A key question - was the distribution of eeg's similiar for both groups (so we are seeing measurement error) or was the distribution of eeg's vastly different and we are just seeing the results of completly different studies.

Not sure how to address this question.

The ACNS web site has a section were folks who want to be blessed can take a test on 25 eeg's.  Wondering if the large group evalators include results from some of that testing effort.  

# Idealized Only

In [None]:
# Creating a new DataFrame with the condition for high agreement only
# 
ideal_df = df[df['patient_agreement'] > 0.90]
ideal_df.to_csv('ideal_train.csv', index = False)
ideal_df

Run this file rather than train.csv.  My experience - its performs much worse.

My conclusion - we are not trying to create a model that conforms well to the ACNS guidelines (see link to the document in the overview), but rather we are attempting to model the performance of the evaluators.

In [None]:
plt.figure(figsize=(12, 8))

# Plotting distribution curves for each column
for column in ['seizure_vote', 'lpd_vote', 'gpd_vote', 'lrda_vote', 'grda_vote', 'other_vote']:
    # Filter the DataFrame for rows where this column is the consensus
    filtered_df = ideal_df[ideal_df['consensus_column'] == column]

    # Plotting the distribution curve with clipping the x-axis range
    sns.kdeplot(filtered_df['patient_agreement'], label=column, clip=(0, 1.0))

plt.title('Distribution of Patient Agreement for Idealized EEG')
plt.xlabel('Row Agreement')
plt.ylabel('Density')
plt.legend()
plt.grid(True)
plt.show()


# Generalized or Lateral

The eeg for 4 of the labels are evaluated based on the eeg's being Generalized or Lateral.
    Generalized - gpd and grda
    Lateral - lpd and irda
    
Let's create some category labels and investiate if the evalators are in agreement on the "Main Term" per the ACNS Guidelines

In [None]:
df['general_type'] = df['expert_consensus'].astype(str).str[0]
unique_values = df['general_type'].unique()
unique_values

In [None]:
sns.boxplot(x='general_type', y='patient_agreement', data = df)
plt.show()

As shown earlier in various formats, seizure has best agreement among evaluators.  Also seizure seems to have the clearest outliers.  Tempted to drop those - add it to my todo list and hope to find time.

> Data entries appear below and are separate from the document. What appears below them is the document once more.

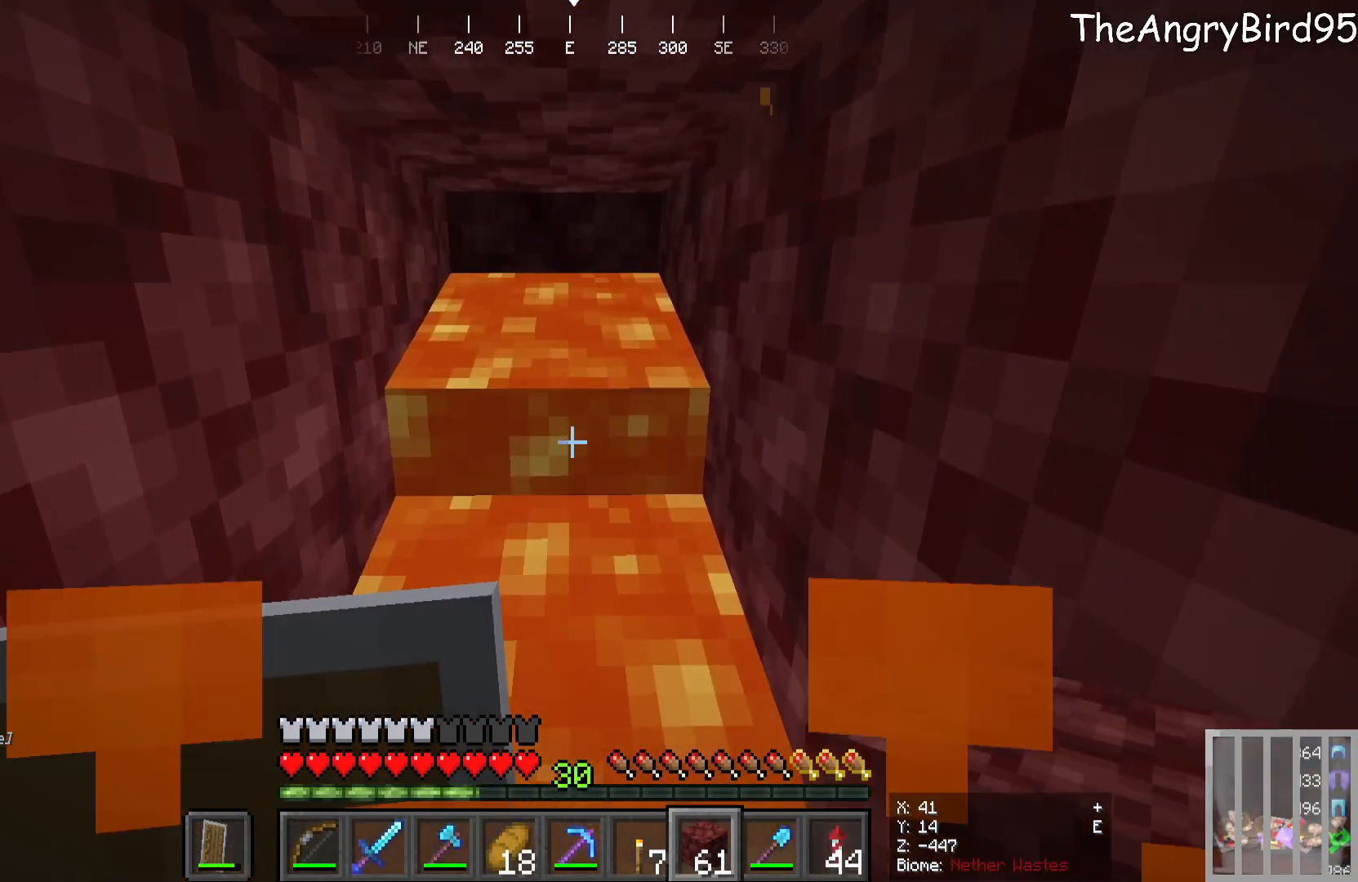
{"keys": [], "mouse": ["right"], "events": [[200, "w", "up"], [366, "mouse_right", "down"]]}
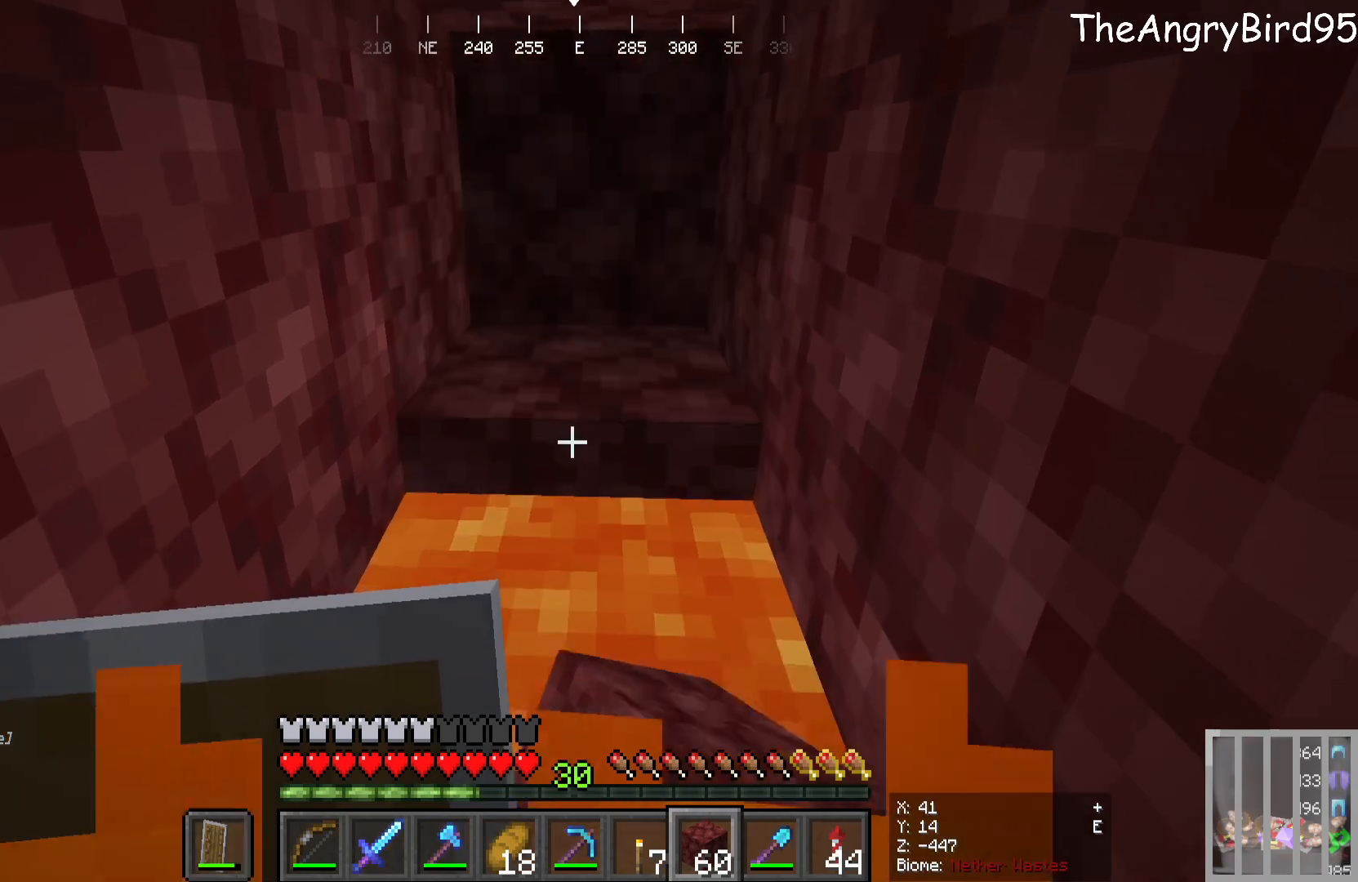
{"keys": [], "mouse": ["right"], "events": [[66, "mouse_right", "up"], [366, "mouse_right", "down"]]}
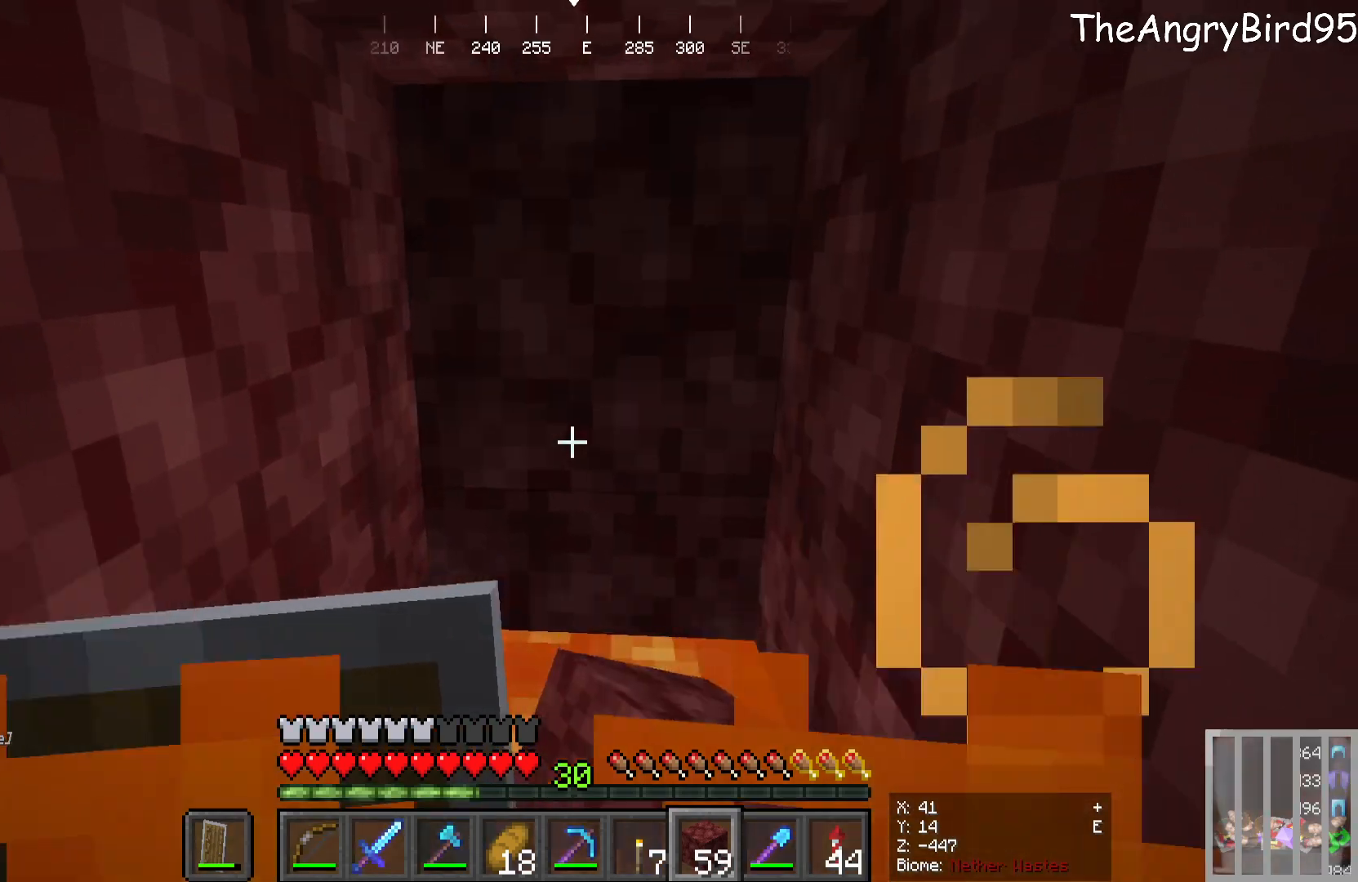
{"keys": [], "mouse": [], "events": [[50, "mouse_right", "up"]]}
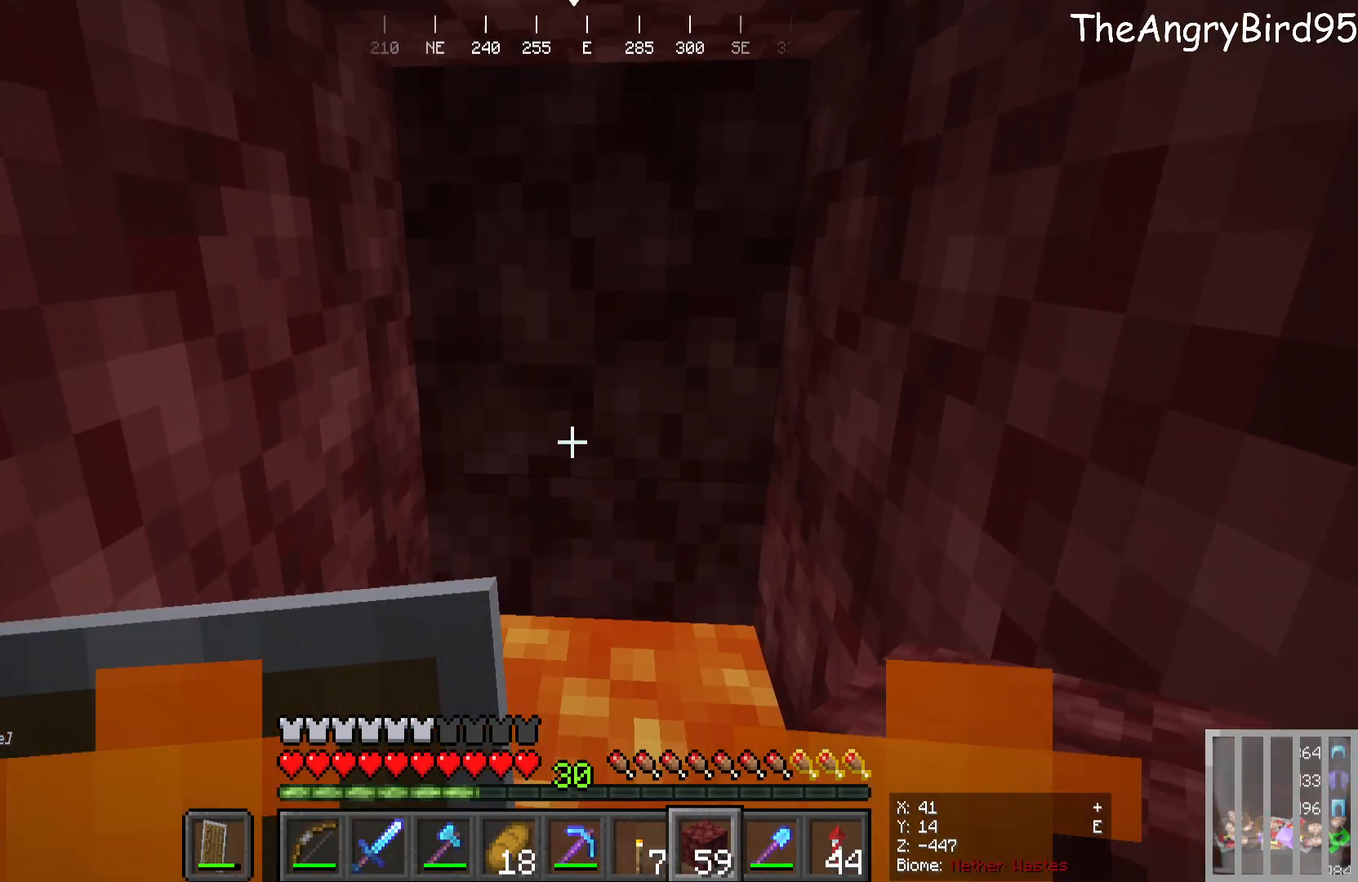
{"keys": ["a"], "mouse": []}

Interested in only looking at the L and G rows of data.

In [None]:
check_general_lateral = df[df['general_type'].isin(['G', "L"])]
check_general_lateral

In [None]:
sns.boxplot(x='general_type', y='patient_agreement', data = check_general_lateral)
plt.show()

I keep getting surprised by some of these results.  I expected to see that lateral would have the best agreement.  This would be a basic look at Right vs Left eeg's and deciding if the the waveforms for the label were distributed on both sides or on a single side.

I was assuming I could make a feature that used math to determine if right or left had similiar distributions for the 10 seconds that was being evaluated to seperate the two generalized from the two lateral.  That would seem to be a waste of time.  In several discussion posts it has been suggested that evalators are not looking at only the 10 seconds, but are likely being lead to conclusions based on the full 50 secords or the full 10 minutes.



In [None]:
# Create 'large' DataFrame with rows where 'total_evaluators' is greater than 9
large = check_general_lateral[check_general_lateral['total_evaluators'] > 9]

# Create 'small' DataFrame with rows where 'total_evaluators' is less than 10.  actual values are 3 to 6 
small = check_general_lateral[check_general_lateral['total_evaluators'] < 10]

In [None]:
large

In [None]:
small

In [None]:
large["general_type"].value_counts().plot(kind='bar');

In [None]:
small["general_type"].value_counts().plot(kind='bar');

While the two apparent groups of evalators were shown earlier to have different distributions of labels, they don't seem to have any major difference in the seperation of Generlized from Lateral.